[EXTRACTED RECORDS — start]

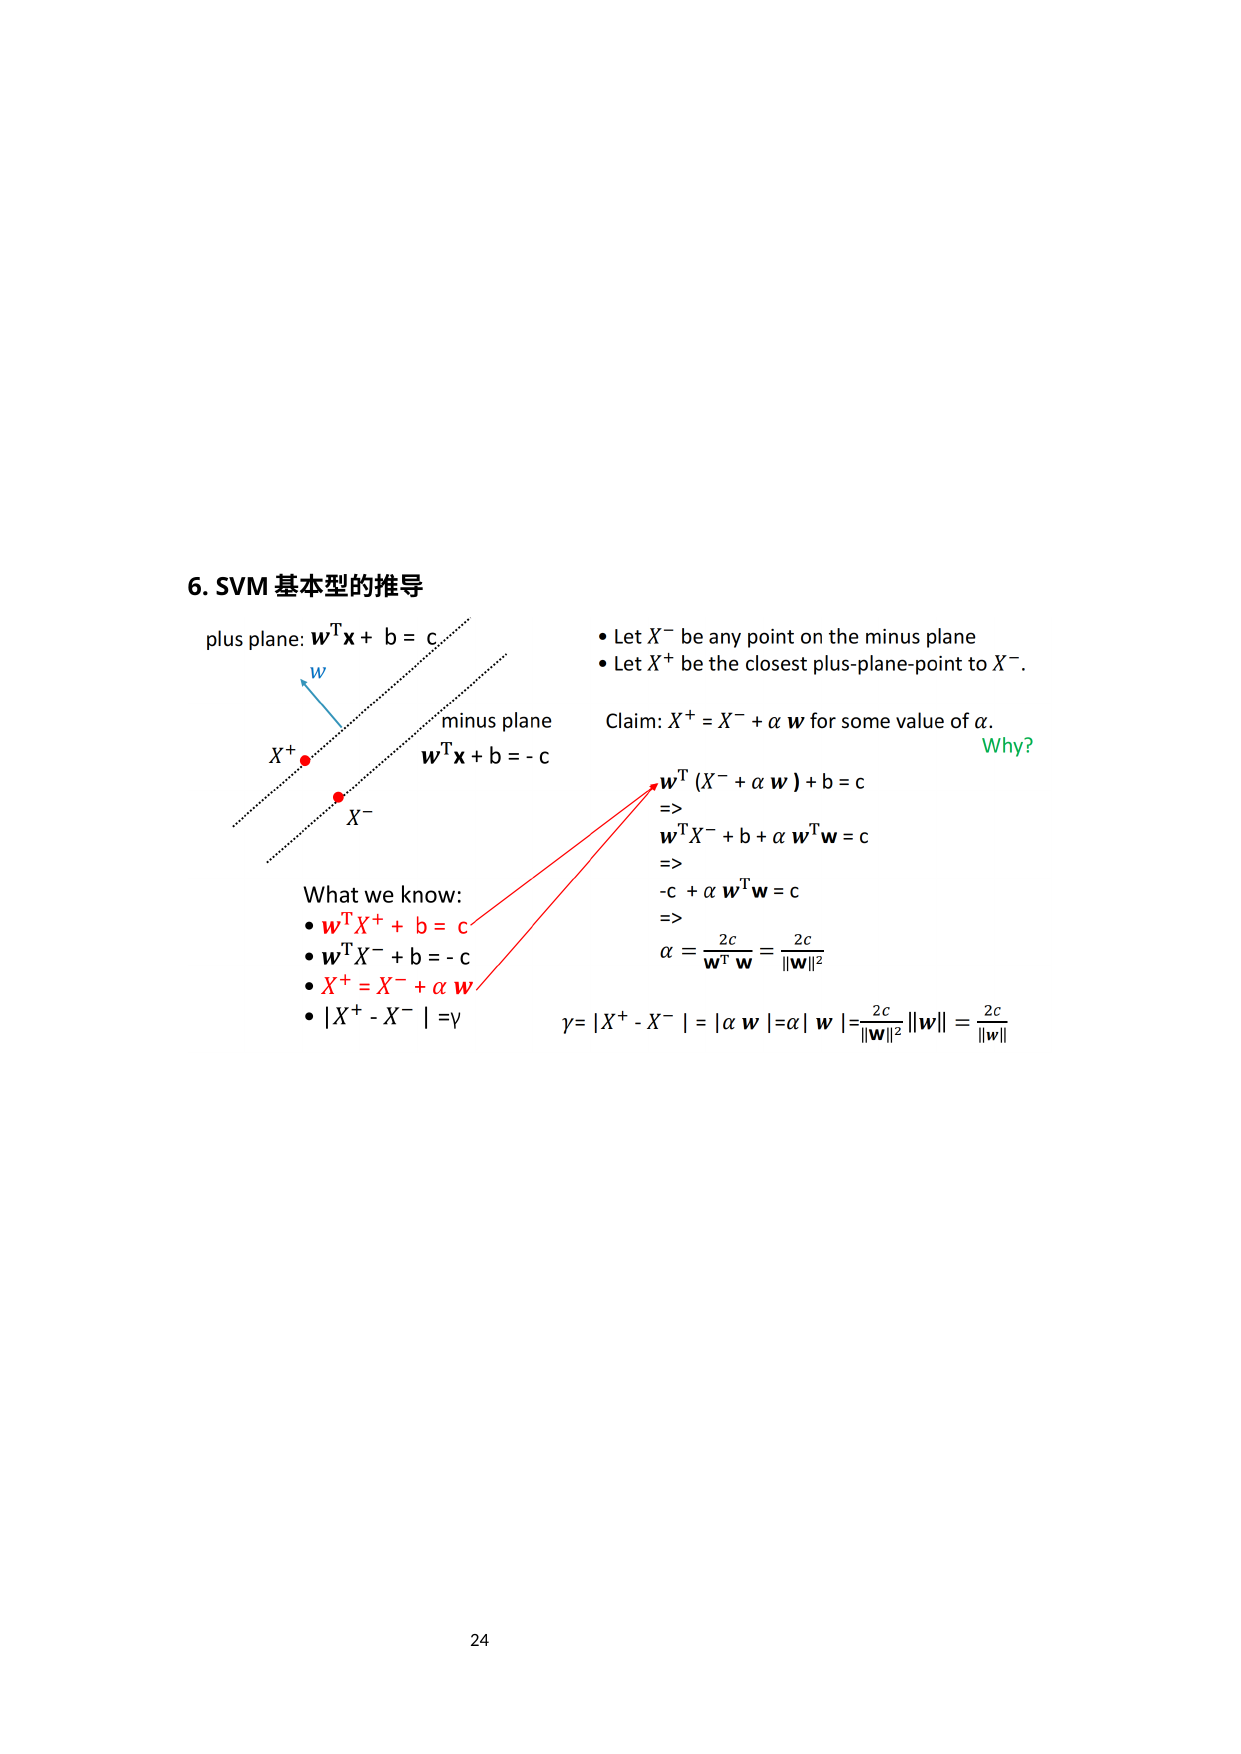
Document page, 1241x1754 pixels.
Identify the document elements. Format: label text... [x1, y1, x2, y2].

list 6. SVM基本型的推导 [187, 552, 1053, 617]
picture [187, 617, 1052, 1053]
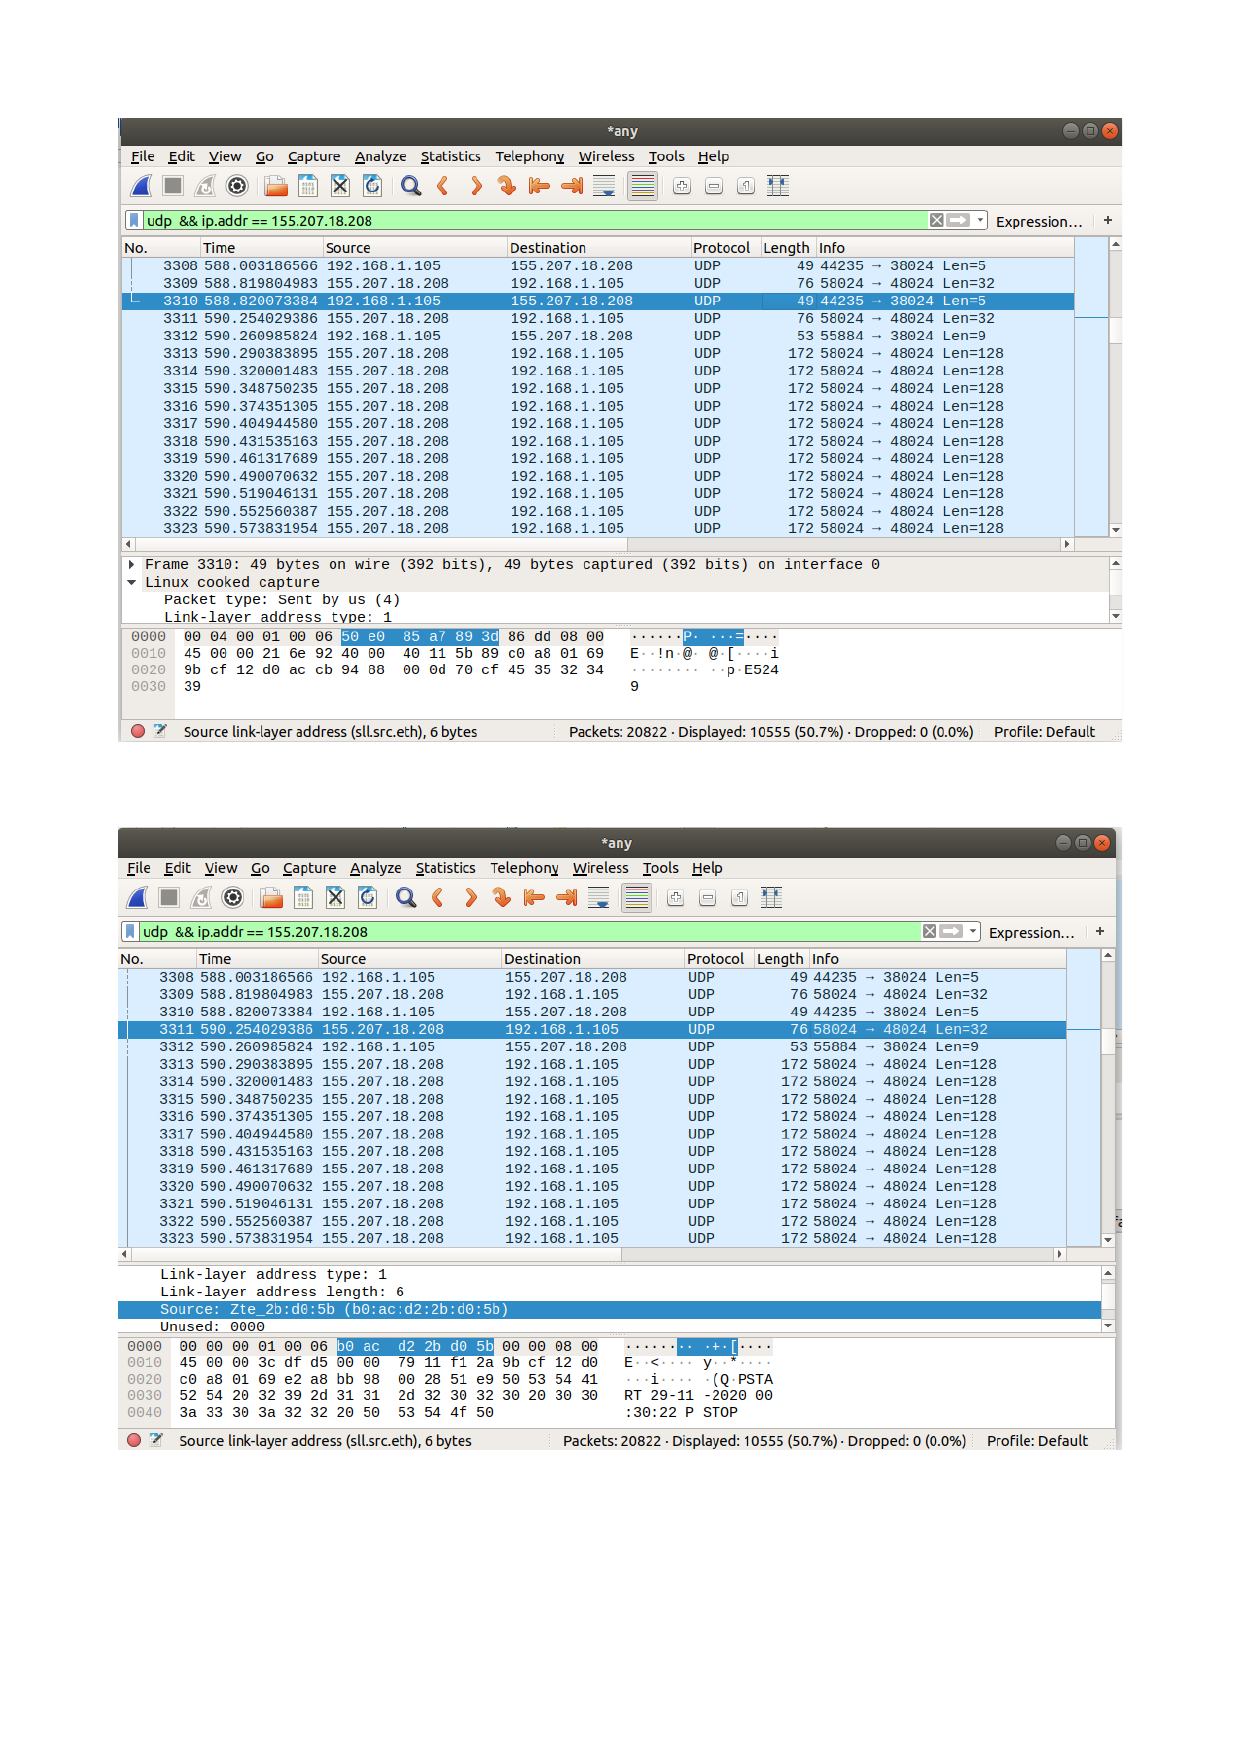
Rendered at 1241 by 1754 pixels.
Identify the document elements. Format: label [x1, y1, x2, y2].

[EXTRACTED RECORDS — finish]

JOB
When you retype the records, keep every word exactly as written and exclude the pictures.

RESPONSE AREA
Document page, 1241x1754 pixels.
Identify the document elements. Format: label text... [x1, y1, x2, y2].

list 6. SVM基本型的推导 [187, 552, 1053, 617]
picture [187, 617, 1052, 1053]
Rendered at 1241 by 1754 pixels.
Identify the document elements. Format: label [x1, y1, x2, y2].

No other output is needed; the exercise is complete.